Nur leider sind meine Gefühle alles andere als betäubt.

Ich habe Harry nicht den Grund verraten, weshalb ich überhaupt dort war, in dem Café mitten in New York. Es war Zufall, dass ich ihn dort getroffen habe, aber keiner, dass ich auch dort saß.
Weil ich mit Eleanor verabredet war.
Sie wollte mit mir etwas Dringendes besprechen, hielt sich zu der Zeit in Manhattan auf und bat mich in dieses Café zu kommen. Und genau dort war ich heute. Bin von einer Show in Bosten direkt dort hingefahren und dabei etliche Unannehmlichkeiten in Kauf genommen. Und wofür das Ganze?
Ich habe gewartet, eine Stunde, aber sie ist nicht gekommen. Meine Anrufe wurden abgelehnt, keine Antwort auf meine SMS.
Das ich jetzt im Krankenhaus liege, wird sie daher ebenfalls recht wenig kümmern.
Der Moment, als ich Harry begegnet bin, auf diese merkwürdige Art, hat mich schließlich völlig aus dem Konzept gebracht.
Nur ist er jetzt wenigstens hier, bei mir. Und wenn ich ehrlich mit mir bin, dann möchte ich, dass er noch etwas länger bleibt.

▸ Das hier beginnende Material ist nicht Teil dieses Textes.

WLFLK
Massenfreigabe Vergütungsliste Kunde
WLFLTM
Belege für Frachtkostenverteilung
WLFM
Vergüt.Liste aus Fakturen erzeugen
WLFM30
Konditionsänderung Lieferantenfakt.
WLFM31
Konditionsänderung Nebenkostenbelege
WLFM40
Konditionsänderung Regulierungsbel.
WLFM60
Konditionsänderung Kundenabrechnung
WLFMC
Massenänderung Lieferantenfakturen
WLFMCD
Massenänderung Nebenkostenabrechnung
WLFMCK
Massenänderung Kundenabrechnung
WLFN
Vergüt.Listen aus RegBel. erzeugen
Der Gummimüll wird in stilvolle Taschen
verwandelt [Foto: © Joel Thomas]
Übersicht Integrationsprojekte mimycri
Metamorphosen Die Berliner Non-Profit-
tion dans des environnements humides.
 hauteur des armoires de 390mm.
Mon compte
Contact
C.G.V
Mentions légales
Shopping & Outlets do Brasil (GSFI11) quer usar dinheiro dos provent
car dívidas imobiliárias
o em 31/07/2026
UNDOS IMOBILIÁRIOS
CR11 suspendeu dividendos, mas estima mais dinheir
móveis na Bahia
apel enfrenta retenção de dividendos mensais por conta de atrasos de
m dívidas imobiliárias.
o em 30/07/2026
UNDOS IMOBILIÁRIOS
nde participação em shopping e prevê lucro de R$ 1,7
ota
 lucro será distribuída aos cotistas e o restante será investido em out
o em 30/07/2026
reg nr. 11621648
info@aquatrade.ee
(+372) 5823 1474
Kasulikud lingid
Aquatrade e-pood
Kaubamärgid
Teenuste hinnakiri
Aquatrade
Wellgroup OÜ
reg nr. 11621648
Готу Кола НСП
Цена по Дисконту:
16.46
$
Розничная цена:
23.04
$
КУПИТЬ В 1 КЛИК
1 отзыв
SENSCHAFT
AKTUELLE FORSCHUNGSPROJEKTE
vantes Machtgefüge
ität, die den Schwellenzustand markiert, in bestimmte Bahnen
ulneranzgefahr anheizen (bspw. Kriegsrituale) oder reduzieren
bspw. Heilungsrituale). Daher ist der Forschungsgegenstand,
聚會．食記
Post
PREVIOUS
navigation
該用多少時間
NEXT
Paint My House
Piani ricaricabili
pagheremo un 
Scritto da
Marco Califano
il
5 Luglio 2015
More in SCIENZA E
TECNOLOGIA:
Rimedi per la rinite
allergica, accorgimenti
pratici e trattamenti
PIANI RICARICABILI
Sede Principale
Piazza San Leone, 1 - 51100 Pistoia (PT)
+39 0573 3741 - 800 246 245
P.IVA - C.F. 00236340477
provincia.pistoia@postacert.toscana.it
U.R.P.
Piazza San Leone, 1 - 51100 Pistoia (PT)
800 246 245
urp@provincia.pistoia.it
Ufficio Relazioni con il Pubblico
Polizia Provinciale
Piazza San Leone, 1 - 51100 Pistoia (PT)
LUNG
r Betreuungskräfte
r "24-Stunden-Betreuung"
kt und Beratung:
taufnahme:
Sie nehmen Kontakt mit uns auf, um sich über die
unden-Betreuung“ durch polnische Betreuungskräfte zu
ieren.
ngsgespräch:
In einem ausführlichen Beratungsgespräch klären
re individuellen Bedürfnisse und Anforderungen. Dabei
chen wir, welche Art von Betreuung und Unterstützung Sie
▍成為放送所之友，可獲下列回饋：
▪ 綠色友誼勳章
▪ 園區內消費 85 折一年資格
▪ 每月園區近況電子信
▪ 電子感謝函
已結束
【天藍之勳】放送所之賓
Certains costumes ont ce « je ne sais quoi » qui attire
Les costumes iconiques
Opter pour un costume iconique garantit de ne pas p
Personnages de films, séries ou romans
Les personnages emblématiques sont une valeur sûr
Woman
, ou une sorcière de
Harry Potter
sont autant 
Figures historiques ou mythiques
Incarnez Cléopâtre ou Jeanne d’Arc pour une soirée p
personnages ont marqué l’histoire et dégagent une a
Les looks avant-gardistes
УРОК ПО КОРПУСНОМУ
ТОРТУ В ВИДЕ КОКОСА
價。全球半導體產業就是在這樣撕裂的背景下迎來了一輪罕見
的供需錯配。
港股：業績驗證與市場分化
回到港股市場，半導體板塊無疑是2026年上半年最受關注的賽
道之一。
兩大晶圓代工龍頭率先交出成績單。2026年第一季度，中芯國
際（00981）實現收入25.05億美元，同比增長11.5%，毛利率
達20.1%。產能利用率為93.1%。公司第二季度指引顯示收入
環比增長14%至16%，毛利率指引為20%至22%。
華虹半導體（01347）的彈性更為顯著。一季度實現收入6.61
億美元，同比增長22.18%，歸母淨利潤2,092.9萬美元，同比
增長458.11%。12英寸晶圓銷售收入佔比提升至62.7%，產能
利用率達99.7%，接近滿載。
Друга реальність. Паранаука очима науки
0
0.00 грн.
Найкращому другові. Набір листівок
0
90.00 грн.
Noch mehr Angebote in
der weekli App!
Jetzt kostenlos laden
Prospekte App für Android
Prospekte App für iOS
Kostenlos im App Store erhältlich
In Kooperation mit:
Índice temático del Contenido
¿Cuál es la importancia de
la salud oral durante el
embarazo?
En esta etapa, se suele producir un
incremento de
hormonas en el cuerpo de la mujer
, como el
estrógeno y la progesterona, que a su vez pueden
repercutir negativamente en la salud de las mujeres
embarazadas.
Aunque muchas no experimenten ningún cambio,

Also setzte ich mich auf seinen vorgewärmten Sessel, gegenüber steht er. Ich begutachte alle Veränderungen, die seitdem an ihm passiert sind.
Er trägt seine Haare immer noch kurz, hat sie nach One Direction abgeschnitten. Sie sind zerzausten, genau wie im Cafe. Seine sonst glattes Kinn lässt heute Bartstoppeln aufweisen. Etwas, das ihn verwegen, aber umso sexyer macht. Er hat ein neues Tattoo, wie mir auffällt, dabei teilen wir so viele.
Seine Lippen und Wangen sind gerötet - wie niedlich.
Verdammt, wieso wirkt er immer noch so anziehend auf mich?

,,Ich komme morgen wieder. Du solltest dich noch etwas ausruhen.", mit diesen Worten wendet er sich plötzlich von mir ab und geht zur Tür.
,,Danke.", sage ich ihm nach, doch verschwindet er bereits wortlos über die Schwelle.
Ich sehe ihm stumm hinterher, mit der Gewissheit ihn morgen wiederzusehen.
Die kommende Nacht wird schwer sein, aber ist sie jede einzelne Sekunde des Wartens Wert, solange es wieder morgen wird.

Ich bereue den Unfall nicht länger, auch wenn mein Körper nach mehr Schmerzmedikamenten lechzt. Ich bereue nur eines, unseren Streit vor einem halben Jahr. Jetzt bekomme ich vielleicht die Gelegenheit, das wieder in Ordnung zu bringen.
Ich vermisse ihn, auch wenn ich das nicht sollte. Schließlich habe ich allem Grund dazu, ihn zu hassen.